Using pot as a way to stop crying probably isn't a good sign huh?
Meh, some people pop Prozac, you smoke weed. Po-tay-to. po-tah-to
i overslept, had to take a cab to the train station, might puke, bought the wrong flavored vitamin water, and mj's dead. what a terrible world to wake up to.
We just walked into this party and immediately got handed a grilled cheese sandwhich....
So I'm looking through your google history on your laptop and you have 'is ketchup even remotely nutritious' and 'alcohol with fewest calories but highest alcohol'. What new fad diet are you on because I feel like we could do this together.
I ended up with a gash in my head from drunken dancing last night.

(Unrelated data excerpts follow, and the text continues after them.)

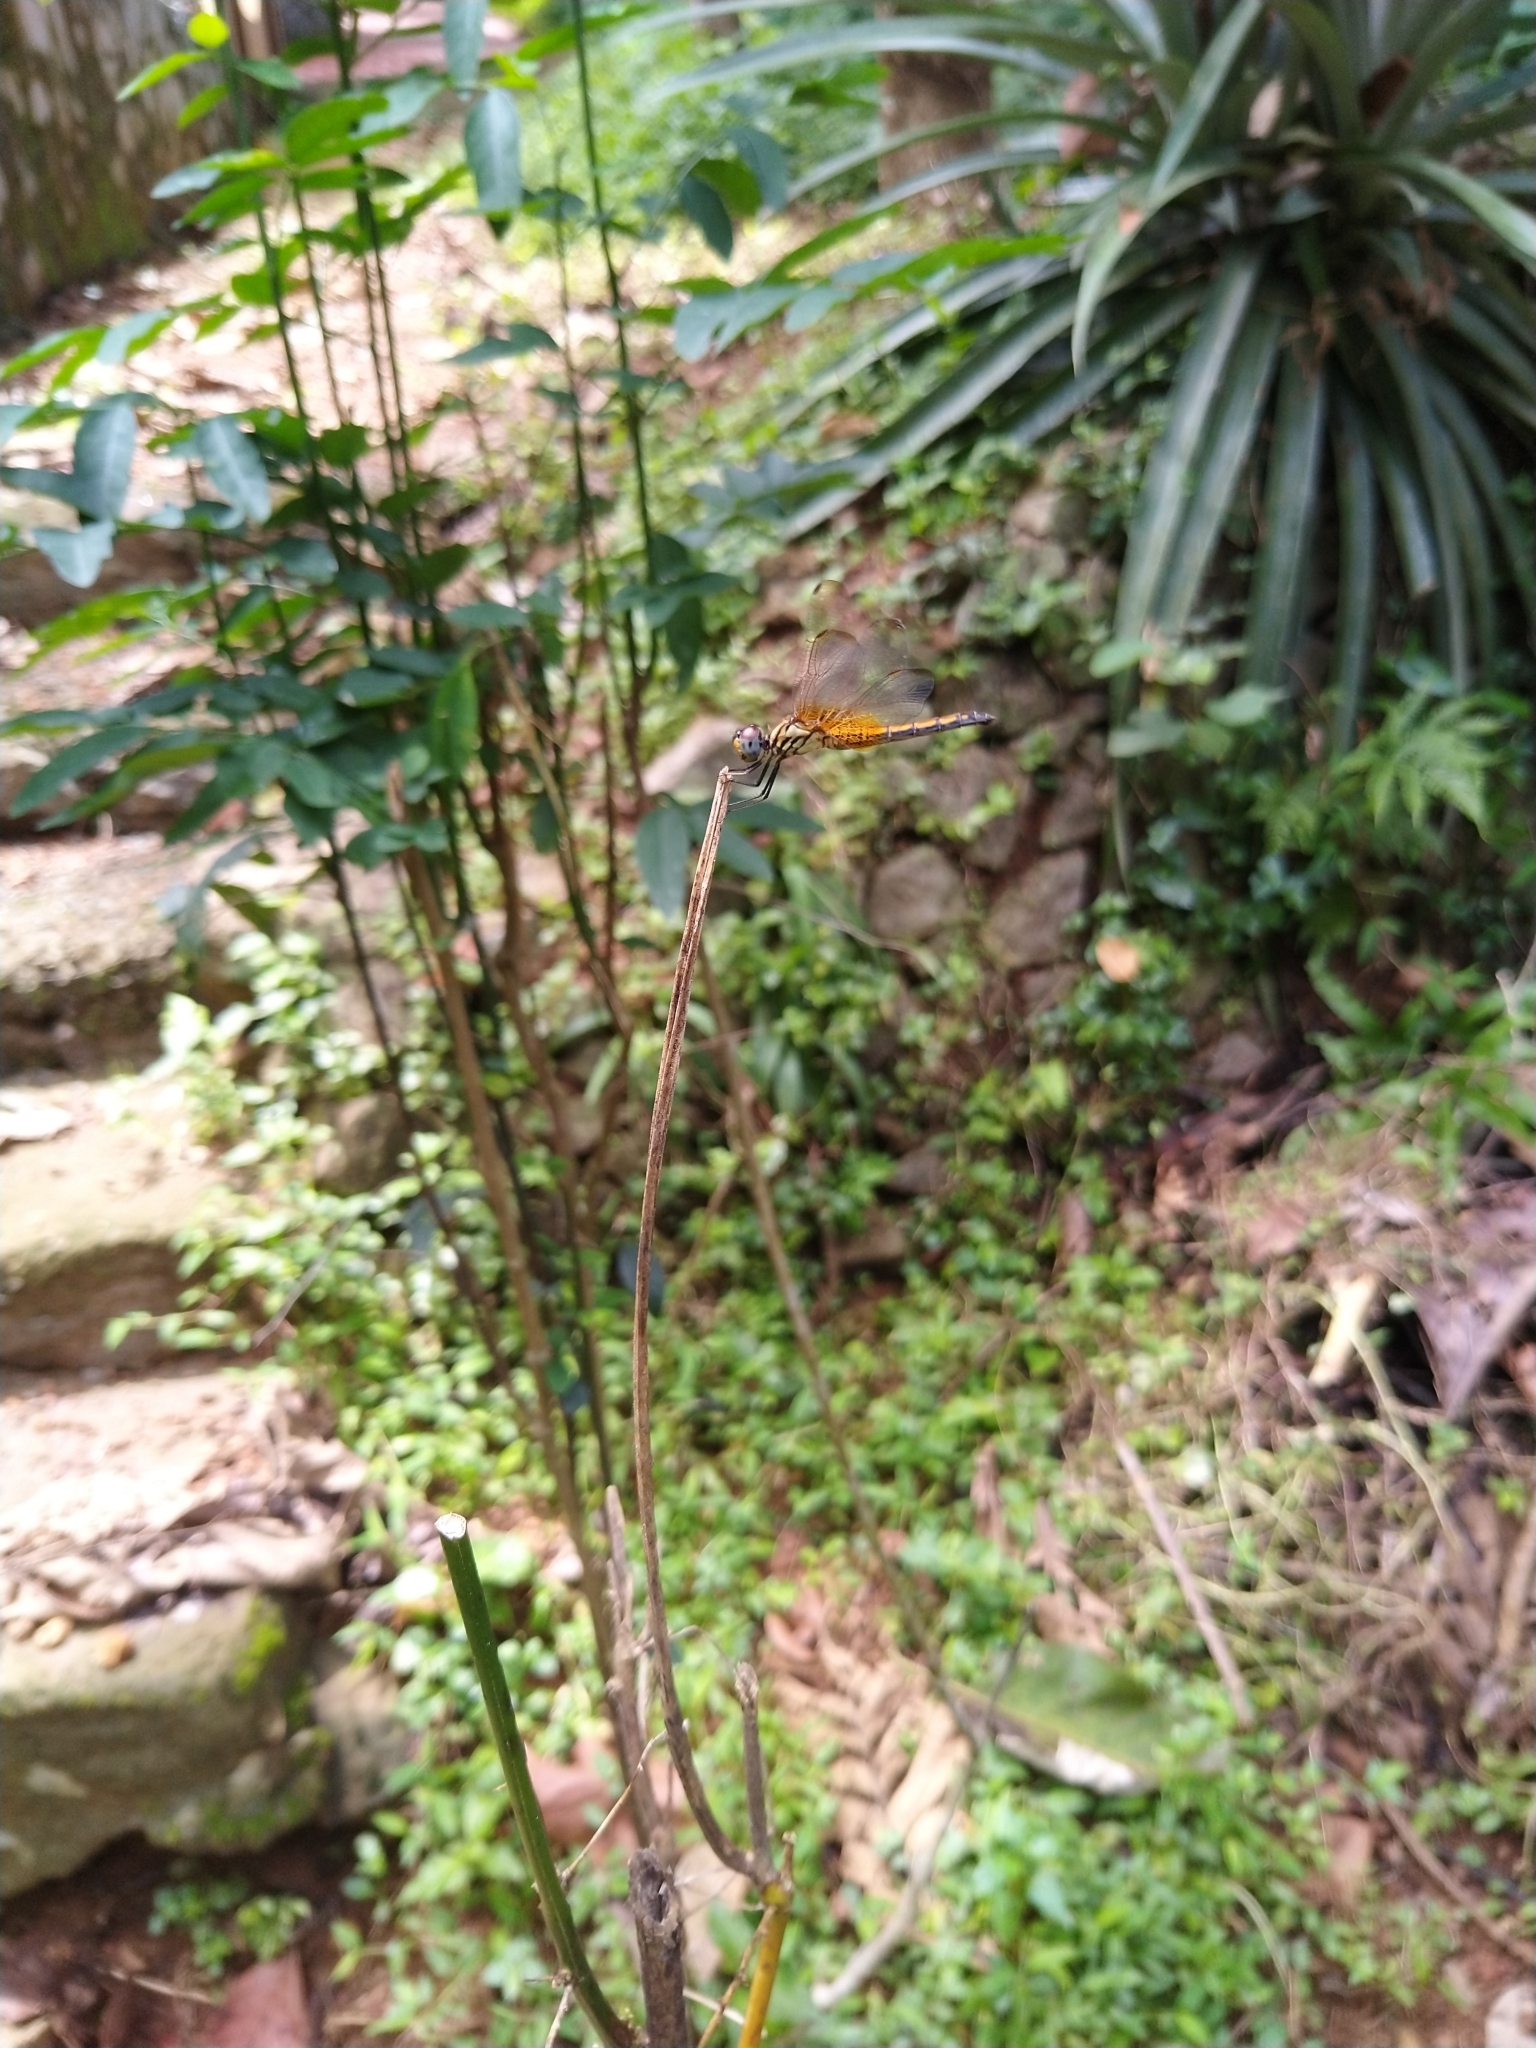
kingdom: Animalia
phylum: Arthropoda
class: Insecta
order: Odonata
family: Libellulidae
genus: Trithemis
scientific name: Trithemis aurora
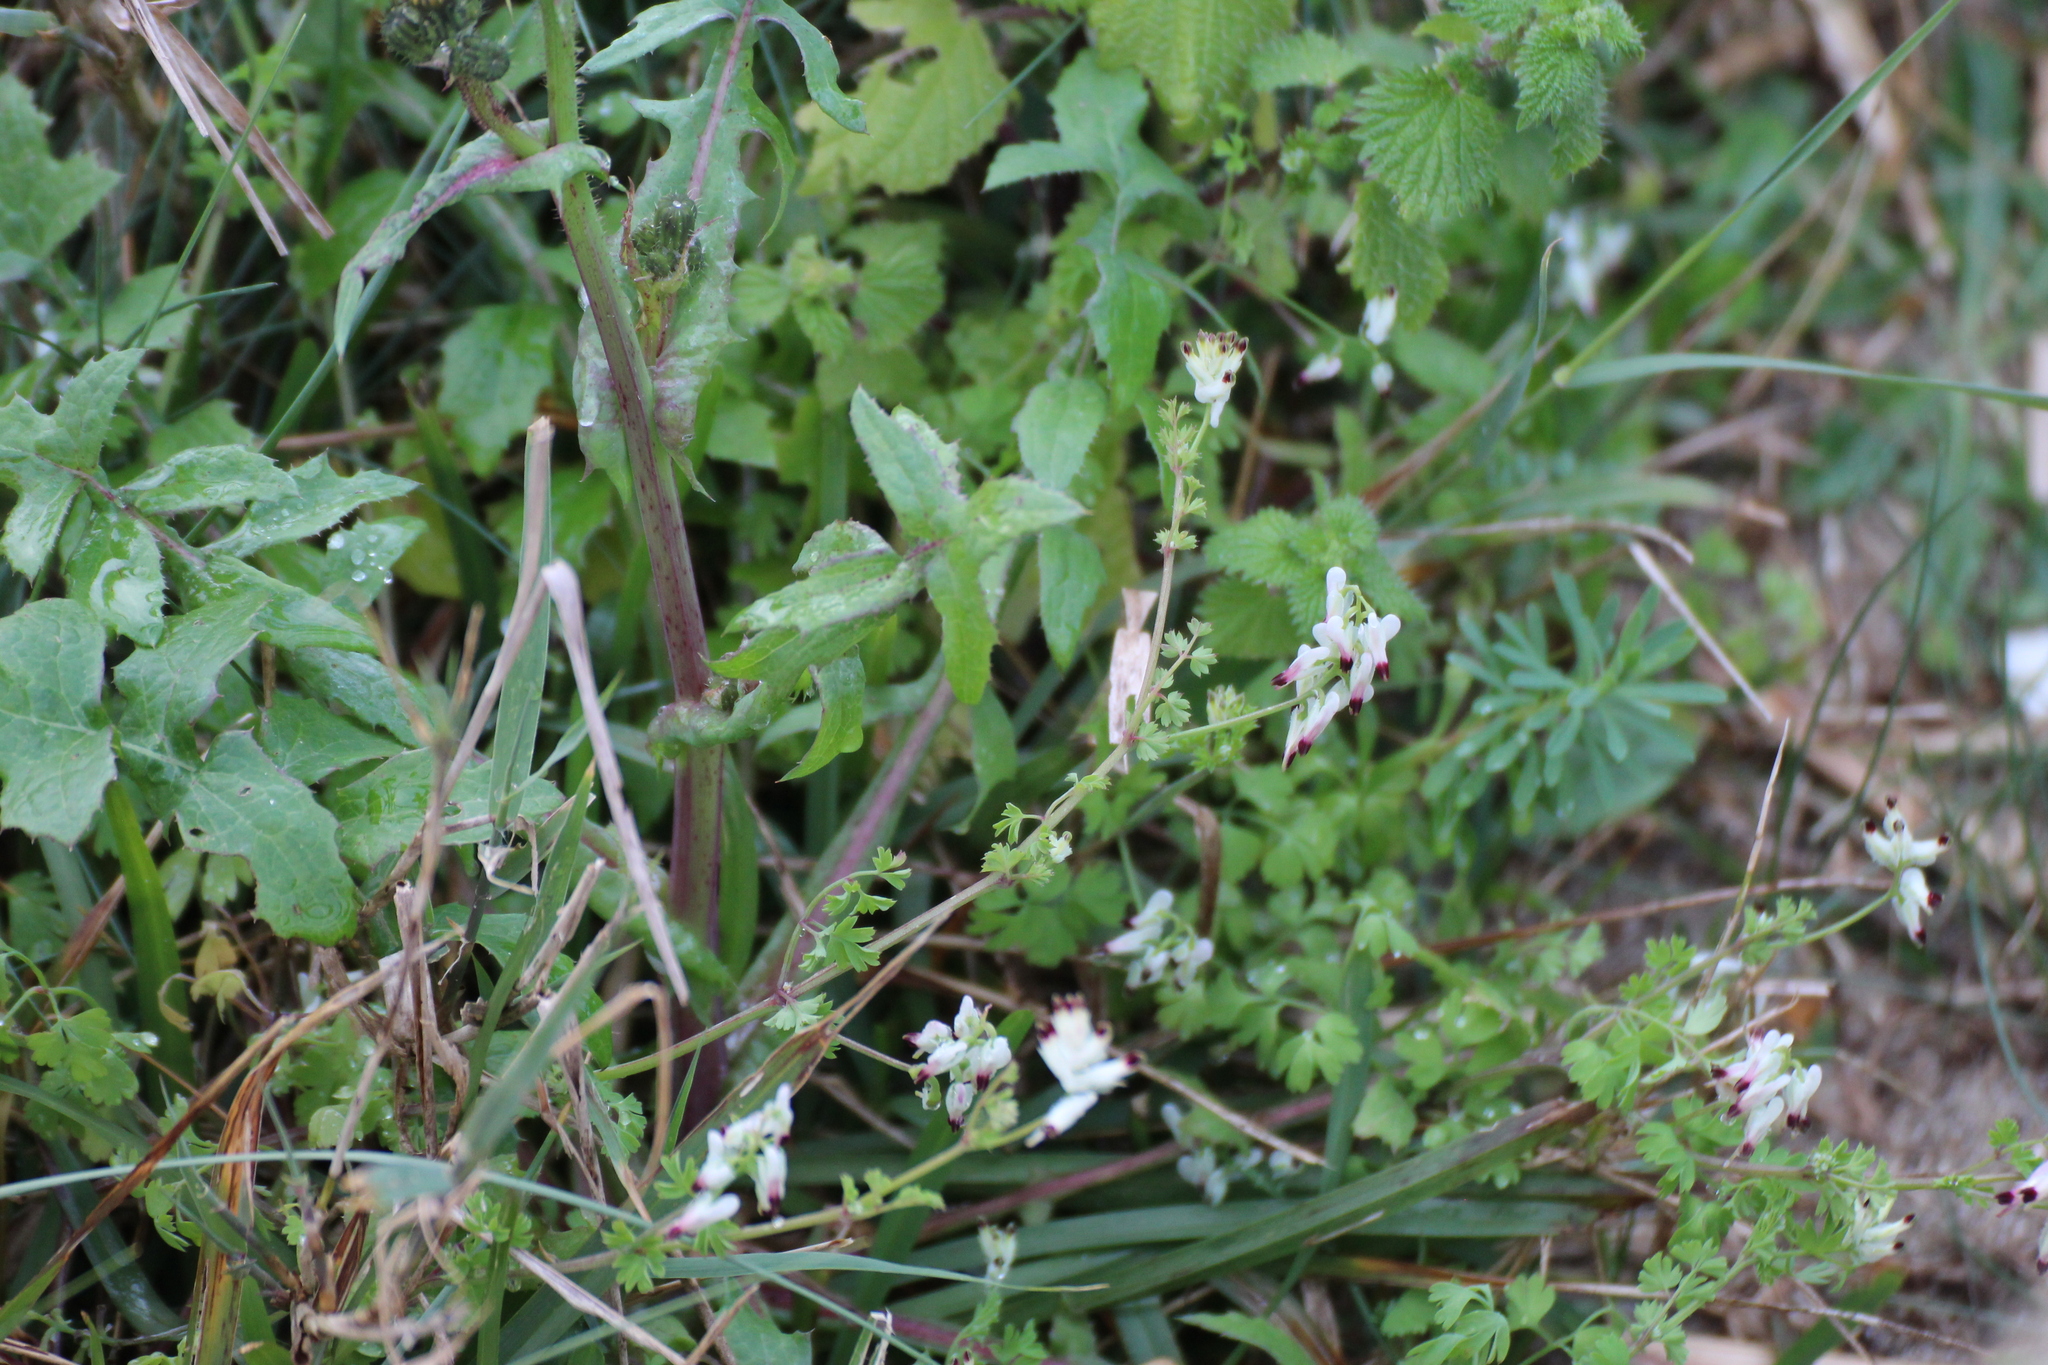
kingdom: Plantae
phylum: Tracheophyta
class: Magnoliopsida
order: Ranunculales
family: Papaveraceae
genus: Fumaria
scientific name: Fumaria capreolata
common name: White ramping-fumitory
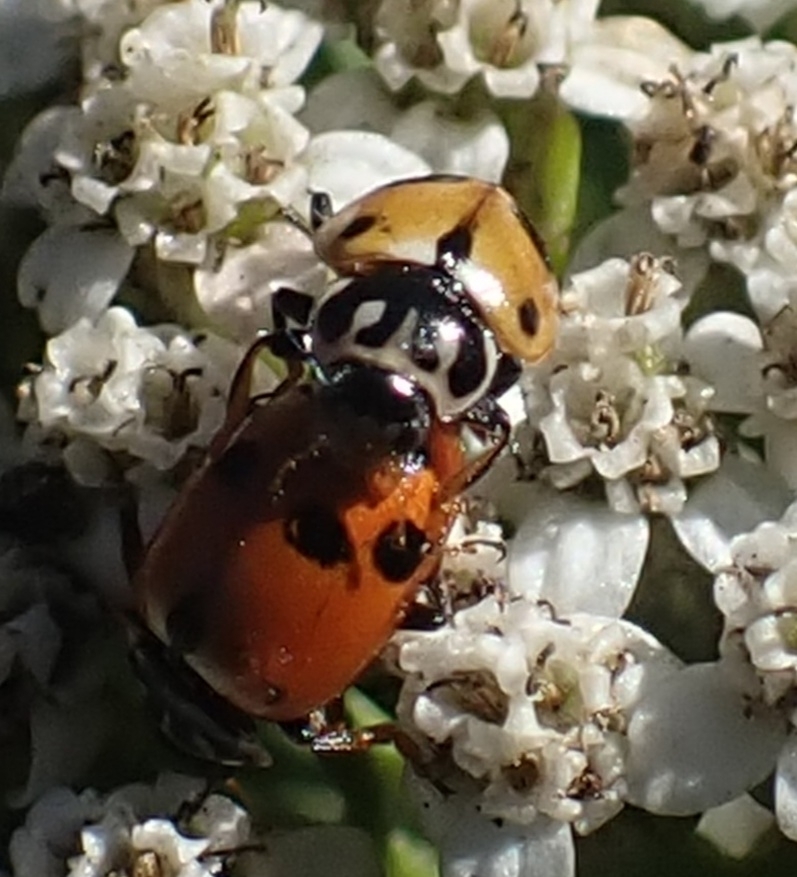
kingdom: Animalia
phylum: Arthropoda
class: Insecta
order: Coleoptera
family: Coccinellidae
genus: Hippodamia
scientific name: Hippodamia variegata
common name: Ladybird beetle
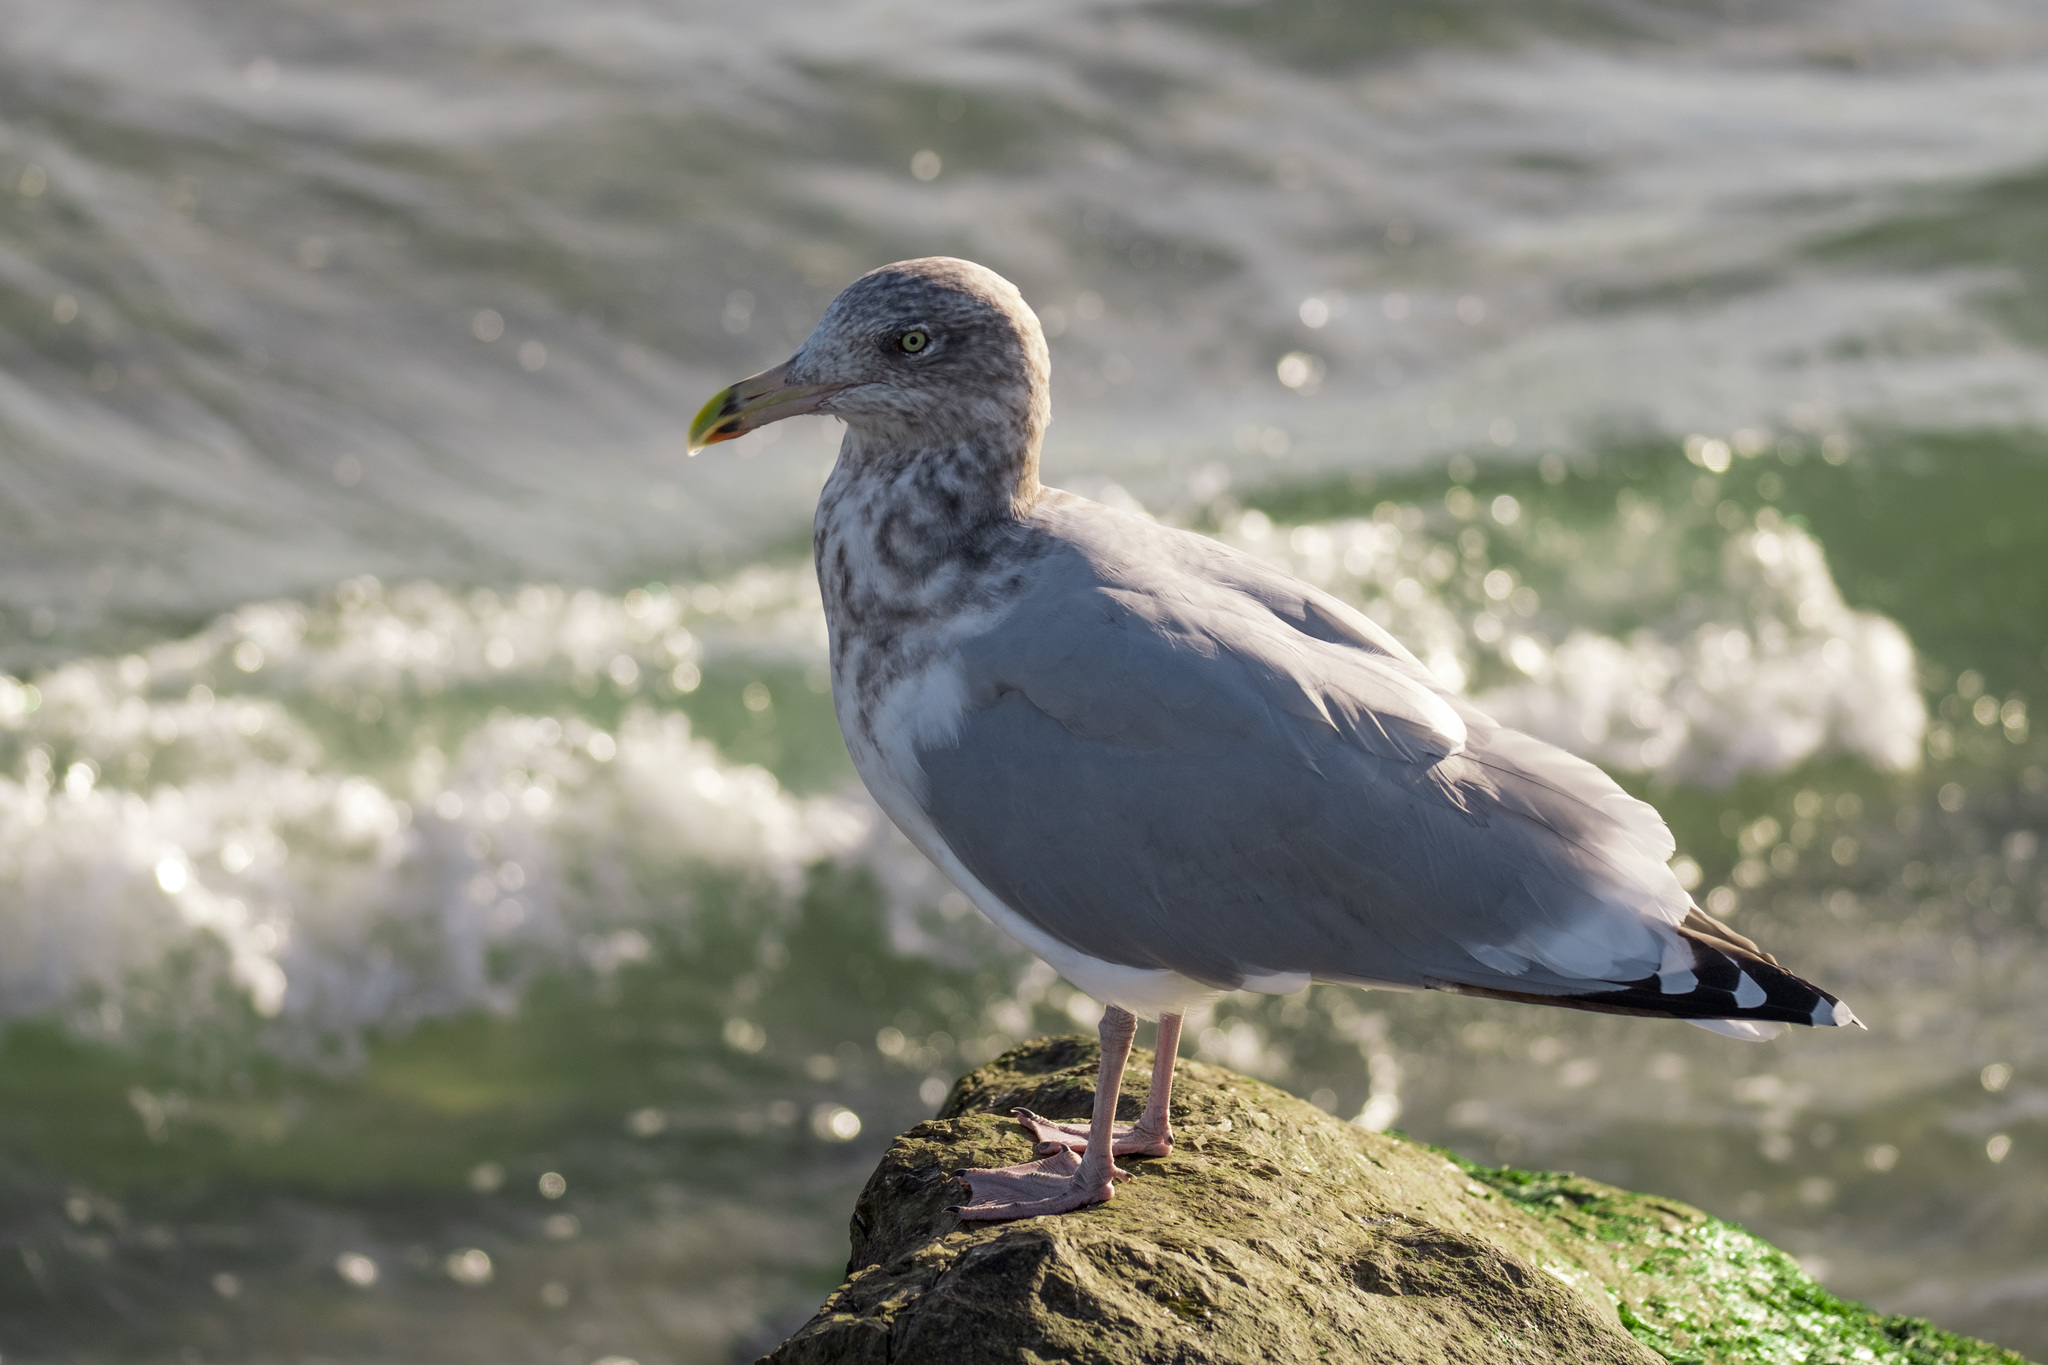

I love life.
He threw up the X he took like 30min before then when we thought his antics were over... BOOM! He tried to pee out a light he was holding.
i think he spiked my sandwich with a viagra
Text me back. Urgent. It is a porta Keep the portal alive.
Is this the acid talking?
We always end up having sex in random places after class. I need to stop letting this dude borrow my pens.
And I made some girl take out the trash, load and unload the dishwasher, swifter, and clean the counters. So don't act like I don't do anything.
So I just went to clothing optional bar
There's a 50-50 shot that I will wake up with an ass tattoo tomorrow.
I'm kind of upset that he wanted to have sex instead of watch Harry Potter. I mean it's Harry fucking potter.
I came over to get dick...not to watch you vacuum....at 2 AM
I woke up in the middle of the night with my dick out and my electric blanket on high. It's like she wanted a hot dog.